Ecclesial Mysticism in the Spiritual Exercises: Two Notes on Ignatius, the Church, and Life in the Spirit

Document Type

Article

Publication Date

9-1995

Publisher

SAGE

Abstract

A striking paradox confronts any attempt to assess the place of the Church in early Ignatian spirituality.* This spirituality has exerted an important influence upon the Church over the past centuries, yet paradoxically the reading of the Spiritual Exercises themselves, their meaning and their influence upon Catholic piety, has terminated in very different and mutually exclusive conclusions.

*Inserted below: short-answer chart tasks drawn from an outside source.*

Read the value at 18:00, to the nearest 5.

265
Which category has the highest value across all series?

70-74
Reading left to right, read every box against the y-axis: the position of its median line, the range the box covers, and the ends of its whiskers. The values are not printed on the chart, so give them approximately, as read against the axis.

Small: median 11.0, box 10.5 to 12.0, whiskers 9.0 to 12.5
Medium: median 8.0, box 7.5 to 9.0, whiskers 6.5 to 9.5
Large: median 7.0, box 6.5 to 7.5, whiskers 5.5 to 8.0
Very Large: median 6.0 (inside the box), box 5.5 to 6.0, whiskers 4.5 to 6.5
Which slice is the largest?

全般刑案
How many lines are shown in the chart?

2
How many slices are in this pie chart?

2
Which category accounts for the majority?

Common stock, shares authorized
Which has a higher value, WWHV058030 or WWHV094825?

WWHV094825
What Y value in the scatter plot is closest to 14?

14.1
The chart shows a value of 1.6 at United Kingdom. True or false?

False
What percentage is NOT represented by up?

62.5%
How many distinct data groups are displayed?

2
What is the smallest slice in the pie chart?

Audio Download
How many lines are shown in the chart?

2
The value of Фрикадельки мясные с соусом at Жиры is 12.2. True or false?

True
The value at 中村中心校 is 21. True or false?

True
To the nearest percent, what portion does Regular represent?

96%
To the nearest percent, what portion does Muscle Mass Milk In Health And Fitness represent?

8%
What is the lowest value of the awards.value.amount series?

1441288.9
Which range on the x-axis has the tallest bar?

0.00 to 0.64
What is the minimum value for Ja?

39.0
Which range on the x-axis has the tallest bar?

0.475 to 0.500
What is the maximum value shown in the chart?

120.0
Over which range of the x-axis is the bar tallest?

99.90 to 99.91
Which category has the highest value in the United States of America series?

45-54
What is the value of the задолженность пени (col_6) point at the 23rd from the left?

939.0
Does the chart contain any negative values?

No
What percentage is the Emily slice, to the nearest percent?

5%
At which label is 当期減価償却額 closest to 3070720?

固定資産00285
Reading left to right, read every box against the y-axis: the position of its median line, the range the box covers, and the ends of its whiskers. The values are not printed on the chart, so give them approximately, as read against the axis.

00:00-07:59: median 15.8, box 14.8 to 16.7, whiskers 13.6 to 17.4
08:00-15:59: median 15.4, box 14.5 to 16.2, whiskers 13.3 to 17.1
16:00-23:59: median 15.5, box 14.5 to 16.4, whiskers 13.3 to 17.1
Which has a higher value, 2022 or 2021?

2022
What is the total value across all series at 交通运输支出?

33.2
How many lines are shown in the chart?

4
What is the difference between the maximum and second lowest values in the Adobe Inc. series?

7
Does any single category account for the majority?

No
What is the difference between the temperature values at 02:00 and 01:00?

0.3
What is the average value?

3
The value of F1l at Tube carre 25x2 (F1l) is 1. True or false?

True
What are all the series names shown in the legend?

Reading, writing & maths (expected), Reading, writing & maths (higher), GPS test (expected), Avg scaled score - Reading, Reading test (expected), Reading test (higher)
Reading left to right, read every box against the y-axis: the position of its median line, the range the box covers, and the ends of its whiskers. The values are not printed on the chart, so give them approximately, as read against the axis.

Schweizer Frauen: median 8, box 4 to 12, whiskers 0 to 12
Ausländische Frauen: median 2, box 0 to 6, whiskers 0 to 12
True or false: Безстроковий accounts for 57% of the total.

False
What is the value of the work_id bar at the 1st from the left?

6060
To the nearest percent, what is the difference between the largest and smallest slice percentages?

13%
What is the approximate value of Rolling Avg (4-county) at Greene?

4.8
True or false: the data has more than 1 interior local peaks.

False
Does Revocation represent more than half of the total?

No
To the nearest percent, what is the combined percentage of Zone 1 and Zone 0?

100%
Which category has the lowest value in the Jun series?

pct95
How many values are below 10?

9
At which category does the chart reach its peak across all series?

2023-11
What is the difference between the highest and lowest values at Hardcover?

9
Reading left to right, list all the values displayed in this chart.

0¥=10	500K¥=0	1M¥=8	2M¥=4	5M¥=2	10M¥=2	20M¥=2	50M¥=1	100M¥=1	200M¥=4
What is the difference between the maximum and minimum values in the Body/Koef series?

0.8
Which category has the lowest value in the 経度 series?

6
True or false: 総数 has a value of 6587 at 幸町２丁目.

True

Qn the one hand, so perceptive a philosopher of religion as Baron Friedrich von Hügel maintained that among the elements in authentic religion, the Jesuit heritage has placed its greatest weight upon the institutional, with the commensurate emphasis upon authority, submission, and obedience that emerges from such an orientation.1 On the other hand, so heavily has the individual and the ascetical been accented in the standard commentaries on the Exercises, maintained Burkhart Schneider, that one must take issue with Lilly Zarncke and any number of traditional commentators to protest as a counterthesis that the Exercises are deeply concerned with the Church, that they "are not exclusively concerned with the single human being and his or her personal destiny." Schneider pays tribute to Hugo Rahner who "brought back to awareness the complete meaning of the Exercises and especially the central place the Church occupies within them."2 Emphatically institutional or emphatically individualistic or something in between, what is the place occupied by the hierarchical or institutional Church in the Spiritual Exercises?